Volvió a atascarse, esta vez con un ruido fuerte de madera contra madera.

Oyó el frenazo del Porsche, oyó abrirse la puerta del conductor, y cerrarse luego.

Todd podía oír también, vagamente, sus propios lamentos. Metió la caja en el cajón torcido, se irguió y le dio una patada. El cajón quedó pulcramente cerrado. Se quedó parpadeando un momento y luego corrió al pasillo. Bajó corriendo las escaleras. A la mitad, oyó el rápido matraqueo de las pisadas de su padre en el camino de la casa de Dussander. Saltó la barandilla, aterrizó ágilmente y corrió a la cocina con las hojas de la carta aleteando en la mano.

Una llamada a la puerta.

—¡Todd! ¡Todd, soy yo!

Y en el mismo instante pudo oír también la sirena de la ambulancia a lo lejos. Dussander había vuelto a sumirse en una especie de semiinconsciencia.

—¡Voy, papá! —gritó Todd.

Dejó en la mesa las hojas de la carta, desplegándolas un poco, para dar la impresión de que se hubieran dejado caer precipitadamente; volvió luego al pasillo y dejó entrar a su padre.

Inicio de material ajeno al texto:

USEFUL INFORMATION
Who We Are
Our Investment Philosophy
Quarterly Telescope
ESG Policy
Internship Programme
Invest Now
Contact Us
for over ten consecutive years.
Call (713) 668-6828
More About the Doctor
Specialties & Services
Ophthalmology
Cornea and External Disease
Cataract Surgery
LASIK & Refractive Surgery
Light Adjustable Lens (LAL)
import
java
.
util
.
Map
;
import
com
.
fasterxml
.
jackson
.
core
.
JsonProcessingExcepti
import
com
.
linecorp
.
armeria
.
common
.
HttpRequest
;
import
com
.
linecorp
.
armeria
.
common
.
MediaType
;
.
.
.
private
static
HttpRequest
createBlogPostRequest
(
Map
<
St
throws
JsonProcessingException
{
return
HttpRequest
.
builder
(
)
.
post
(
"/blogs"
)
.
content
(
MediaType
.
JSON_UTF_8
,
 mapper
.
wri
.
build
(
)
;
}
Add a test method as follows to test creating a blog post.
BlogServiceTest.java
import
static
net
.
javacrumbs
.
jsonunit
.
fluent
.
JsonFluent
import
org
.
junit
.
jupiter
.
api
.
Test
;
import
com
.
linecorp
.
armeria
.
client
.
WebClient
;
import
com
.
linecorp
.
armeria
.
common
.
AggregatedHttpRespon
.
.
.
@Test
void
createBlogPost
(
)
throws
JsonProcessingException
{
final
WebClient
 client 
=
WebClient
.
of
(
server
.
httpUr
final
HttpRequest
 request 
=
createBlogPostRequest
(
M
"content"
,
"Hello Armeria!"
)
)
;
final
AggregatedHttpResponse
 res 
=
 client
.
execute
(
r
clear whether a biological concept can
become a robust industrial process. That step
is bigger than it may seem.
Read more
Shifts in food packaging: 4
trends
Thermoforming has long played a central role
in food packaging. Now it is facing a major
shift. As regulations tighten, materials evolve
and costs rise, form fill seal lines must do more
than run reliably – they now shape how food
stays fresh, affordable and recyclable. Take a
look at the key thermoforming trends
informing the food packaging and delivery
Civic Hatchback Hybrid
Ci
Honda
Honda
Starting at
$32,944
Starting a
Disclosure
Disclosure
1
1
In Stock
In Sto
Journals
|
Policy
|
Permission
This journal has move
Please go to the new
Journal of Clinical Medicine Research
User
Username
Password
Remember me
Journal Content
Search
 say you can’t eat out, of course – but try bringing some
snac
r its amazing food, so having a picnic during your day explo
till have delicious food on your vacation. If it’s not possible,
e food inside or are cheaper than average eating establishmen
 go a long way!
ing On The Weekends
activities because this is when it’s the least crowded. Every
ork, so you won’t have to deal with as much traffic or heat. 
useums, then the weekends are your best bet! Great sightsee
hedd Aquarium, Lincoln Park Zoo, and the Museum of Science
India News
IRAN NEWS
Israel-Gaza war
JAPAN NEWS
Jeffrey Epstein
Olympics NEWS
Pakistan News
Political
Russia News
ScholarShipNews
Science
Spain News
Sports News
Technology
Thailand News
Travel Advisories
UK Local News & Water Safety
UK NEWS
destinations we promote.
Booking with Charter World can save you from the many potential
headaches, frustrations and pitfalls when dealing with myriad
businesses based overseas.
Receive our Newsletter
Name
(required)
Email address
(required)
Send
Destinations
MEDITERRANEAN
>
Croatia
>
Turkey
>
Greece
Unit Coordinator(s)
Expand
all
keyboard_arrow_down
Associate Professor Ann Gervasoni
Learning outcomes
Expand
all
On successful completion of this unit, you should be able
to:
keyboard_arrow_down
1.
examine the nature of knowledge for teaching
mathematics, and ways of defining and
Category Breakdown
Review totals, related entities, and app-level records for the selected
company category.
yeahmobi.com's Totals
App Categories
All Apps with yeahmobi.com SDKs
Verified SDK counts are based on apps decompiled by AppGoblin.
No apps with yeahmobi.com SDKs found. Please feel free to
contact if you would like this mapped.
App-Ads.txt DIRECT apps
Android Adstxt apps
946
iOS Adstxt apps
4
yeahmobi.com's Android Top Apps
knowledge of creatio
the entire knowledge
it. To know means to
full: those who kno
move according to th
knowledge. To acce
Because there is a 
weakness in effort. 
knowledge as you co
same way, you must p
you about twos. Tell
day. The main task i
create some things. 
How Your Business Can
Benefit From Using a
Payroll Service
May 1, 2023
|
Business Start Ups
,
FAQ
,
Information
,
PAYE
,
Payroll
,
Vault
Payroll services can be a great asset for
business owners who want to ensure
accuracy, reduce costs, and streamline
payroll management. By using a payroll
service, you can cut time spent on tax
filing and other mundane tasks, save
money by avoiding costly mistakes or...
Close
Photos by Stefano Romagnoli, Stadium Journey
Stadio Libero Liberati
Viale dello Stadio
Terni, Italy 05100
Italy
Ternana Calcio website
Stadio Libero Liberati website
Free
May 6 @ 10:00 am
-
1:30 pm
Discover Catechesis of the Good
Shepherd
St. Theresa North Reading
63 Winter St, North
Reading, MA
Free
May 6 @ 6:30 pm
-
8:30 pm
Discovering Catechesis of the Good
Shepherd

—¿Dónde está? —preguntó Dick Bowden, empujando con el hombro a Todd al pasar.

—En la cocina.

—Lo has hecho muy bien todo, Todd —le dijo su padre, y le abrazó de un modo torpe y desconcertante.

—Espero no haberme olvidado de nada —dijo Todd modestamente, y siguió a su padre por el pasillo hacia la cocina.

Con las prisas de sacar a Dussander de la casa, se olvidó de la carta casi por completo. El padre de Todd la tomó un momento y en seguida tuvo que dejarla porque llegaron los de la ambulancia con la camilla. Todd y su padre siguieron a la ambulancia, y la explicación de lo ocurrido que dio Todd fue aceptada sin cuestionar nada por el médico que atendió a Dussander. Después de todo, el «señor Denker» tenía ochenta años y sus hábitos no eran precisamente perfectos. El médico felicitó a Todd con cierta rudeza, por haber pensado y obrado con rapidez. Todd le dio a su vez las gracias lánguidamente y preguntó a su padre si podían irse a casa.

En el camino de vuelta, Dick le repitió lo orgulloso que estaba de él. Todd casi no le oía. Estaba pensando otra vez en su 30.30.